--- START ---

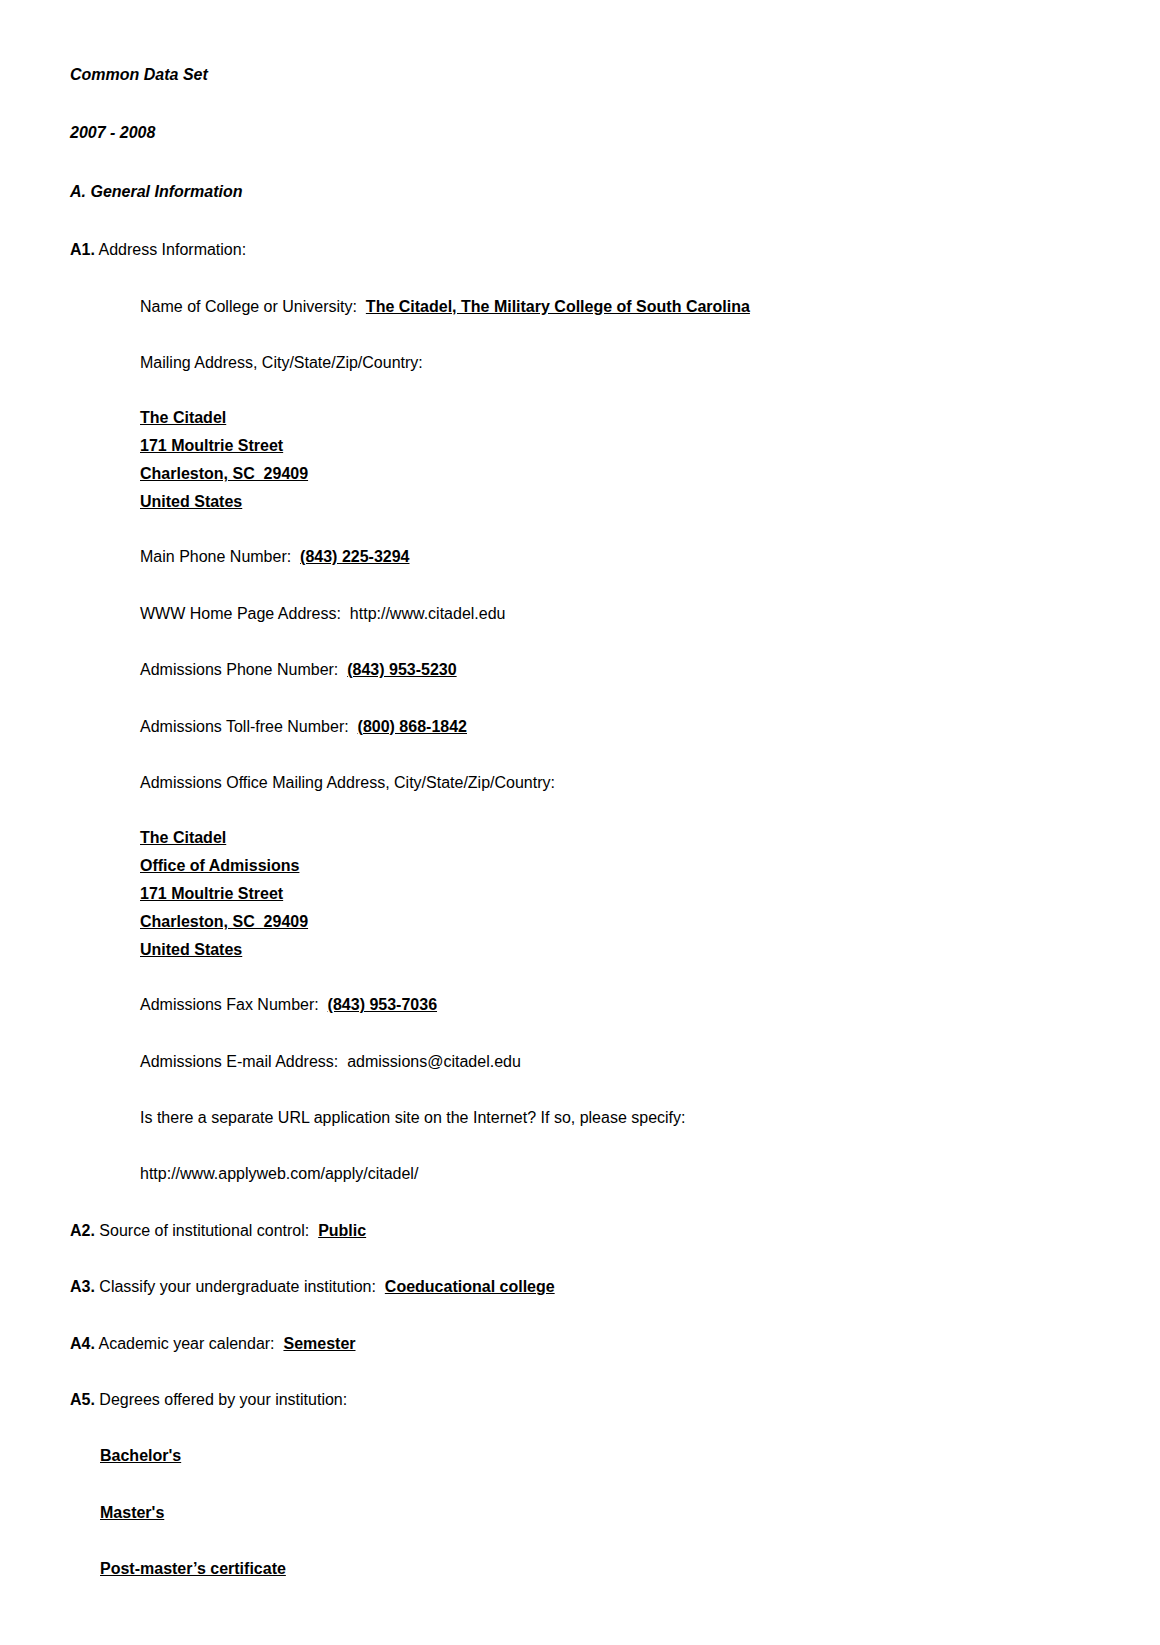Common Data Set
2007 - 2008
A. General Information
A1. Address Information:
Name of College or University: The Citadel, The Military College of South Carolina
Mailing Address, City/State/Zip/Country:
The Citadel 171 Moultrie Street Charleston, SC 29409 United States
Main Phone Number: (843) 225-3294
WWW Home Page Address: http://www.citadel.edu
Admissions Phone Number: (843) 953-5230
Admissions Toll-free Number: (800) 868-1842
Admissions Office Mailing Address, City/State/Zip/Country:
The Citadel Office of Admissions 171 Moultrie Street Charleston, SC 29409 United States
Admissions Fax Number: (843) 953-7036
Admissions E-mail Address: admissions@citadel.edu
Is there a separate URL application site on the Internet? If so, please specify:
http://www.applyweb.com/apply/citadel/
A2. Source of institutional control: Public
A3. Classify your undergraduate institution: Coeducational college
A4. Academic year calendar: Semester
A5. Degrees offered by your institution:
Bachelor's
Master's
Post-master’s certificate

--- END ---

**Task**
Extract, verbatim, the lines from the one containing "Is there a separate" through the last line of the listing above.

**Answer box**
Is there a separate URL application site on the Internet? If so, please specify:
http://www.applyweb.com/apply/citadel/
A2. Source of institutional control: Public
A3. Classify your undergraduate institution: Coeducational college
A4. Academic year calendar: Semester
A5. Degrees offered by your institution:
Bachelor's
Master's
Post-master’s certificate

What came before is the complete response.